The Data Center Systems Engineer [HPC] will be a subject matter expert in High Performance Computing (HPC) Infrastructure and storage in conjunction with a team responsible for engineering, deploying, and supporting HPC based clusters and data centers. You will provide technical guidance to a small team of system administrators and perform activities required to design, build, support, and automate large, complex High-Performance Compute data center server systems.
The Systems Engineer will also own Applied Digital’s data center IT systems for existing cryptocurrency mining which includes design and engineering decisions.
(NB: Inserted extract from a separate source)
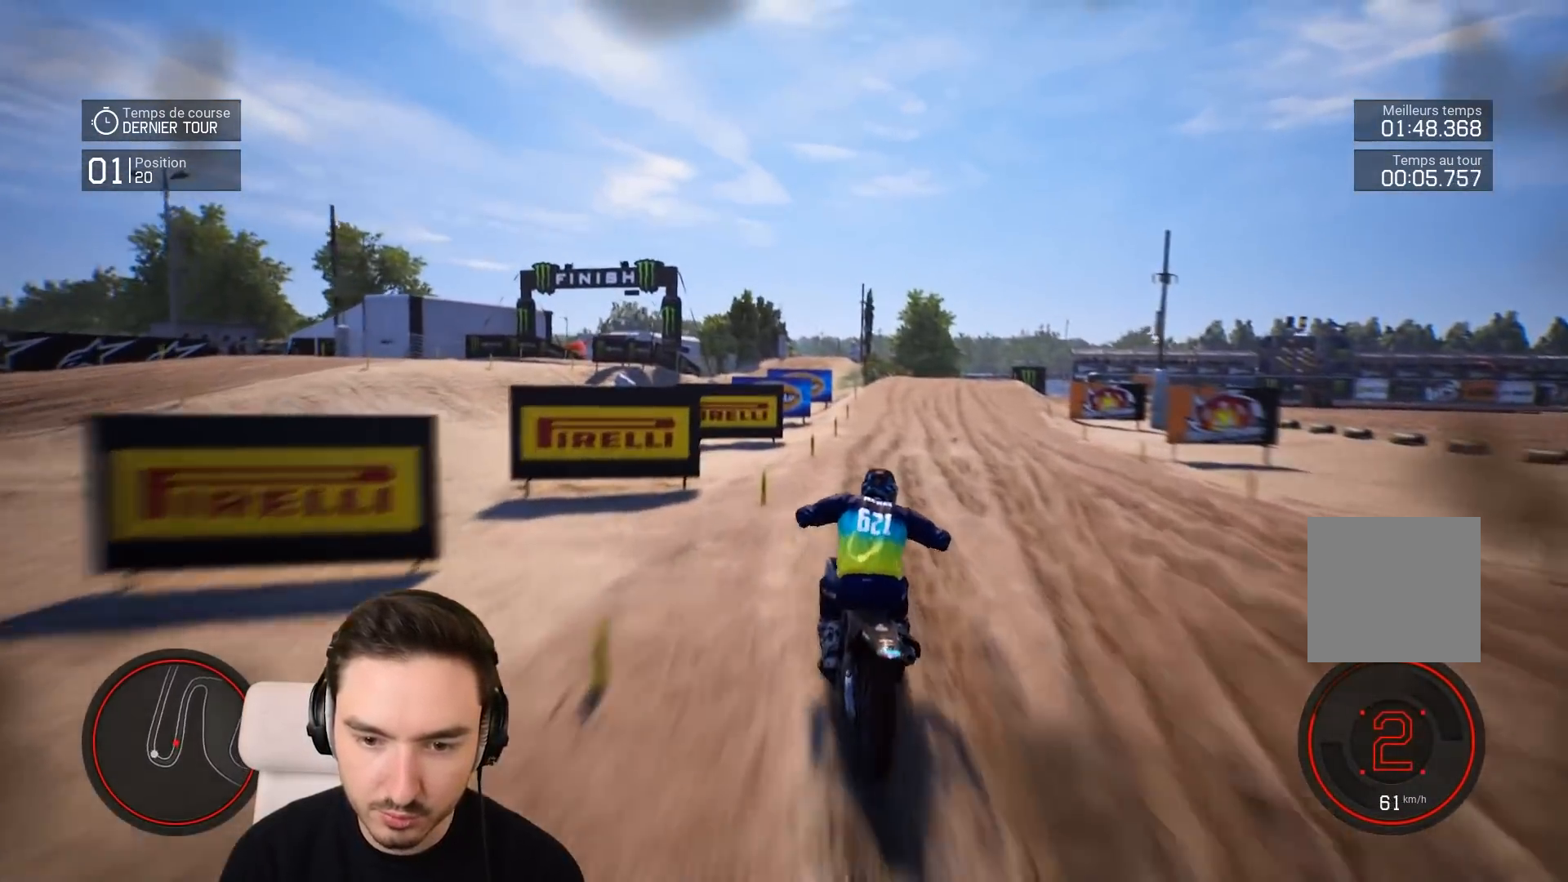
{"buttons": ["R2"], "left_stick": "down-right", "right_stick": "down", "events": [[17, "right_stick", "down"]]}
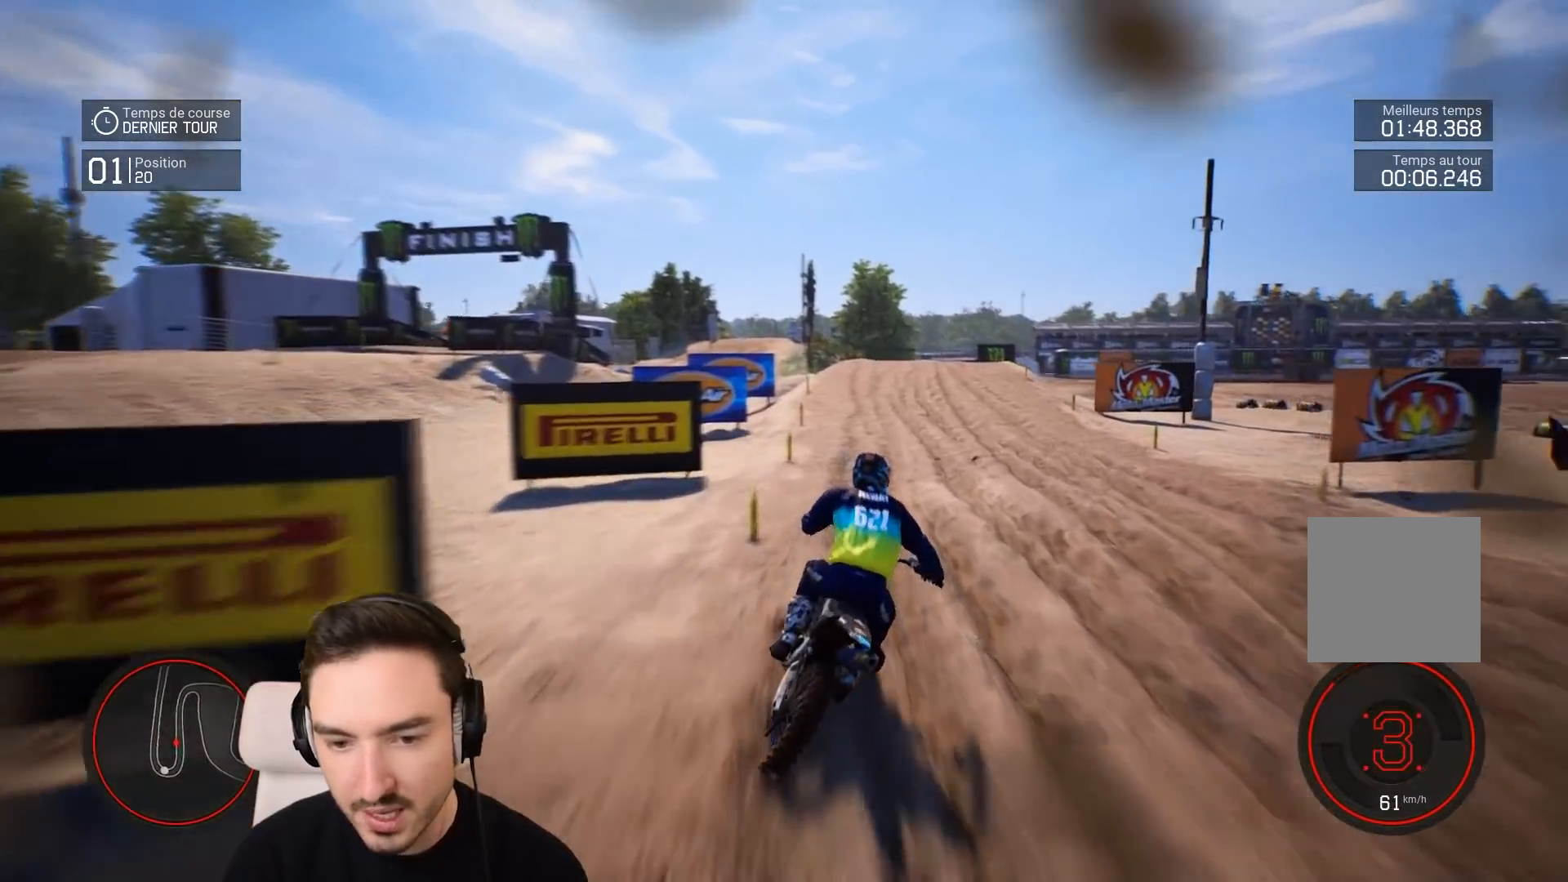
{"buttons": ["R2"], "left_stick": "down-left", "right_stick": "down", "events": [[283, "left_stick", "down-left"]]}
Additionally, this role will lead a team of systems engineers at data centers across North America with technical architecture and management responsibilities.
Primary Job Duties
Engineer HPC computer systems based on customer requirements, budgets, timelines, and parts availability.
Design and implement scalable systems, automation, and architectures.
Support the HPC design, construction, engineering, operations, networking, storage teams and operations.
Enhance system efficiency, robustness, and scalability.
Lead capacity planning to help determine compute and storage growth needs.
Apply in-depth HPC and Linux expertise to collaborate with stakeholders across IT and domain disciplines to expand HPC use cases.
Evaluate, analyze, and integrate HPC technologies such as job schedulers, high performance interconnects, networked filesystems, cybersecurity, cluster management, virtualization, networking, performance tuning, and data center planning.
Own job scheduler, such as SLURM, including configuration, optimization, and advanced features.
Assist customers with dataset storage and systems to support their requirements.
Help customers optimize and troubleshoot complex ML/AI jobs and pipelines.
Act as the senior engineer assessing innovative technologies and integrate existing commercial and open-source automation solutions.
Work closely with network team to define and design network requirements for systems environments.
Engineering, developing, deploying, and operating large scale distributed systems at scale
System, datacenter, or DevOps engineer in a complex HPC datacenter environment
Experience with Job Schedulers for High Performance Computing (HPC) systems, including consideration of resilience, memory, scalability, and central processing unit (CPU) footprint.
Experience doing performance analysis studies of automation and applications on HPC system architectures.
Working with containerization and micro-service technologies: Kubernetes (K8s), Docker, Singularity, etc.
Implementing and supporting High-Performance Compute (HPC) Clusters
Experience with Virtualization, Windows, and Linux-based operating systems in HPC environments
Experience with various Processor architectures (e.g., CPU, GPU, FPGA)
Experience with assorted Memory architectures (e.g., DRAM, DDR, HBM, persistent memories)
Experience with large-scale storage and filesystems (e.g., Flash, NVMe, HDD)
Enterprise automation development and processes necessary to communicate with data scientists, ML engineers and effectively orchestrate large scale server clusters (Python, Shell scripting, etc.)
Experience with Open Cloud Platform (OCP) a plus
Knowledge of systems management, logging, and monitoring systems
Demonstrated networking knowledge in all OSI network layers.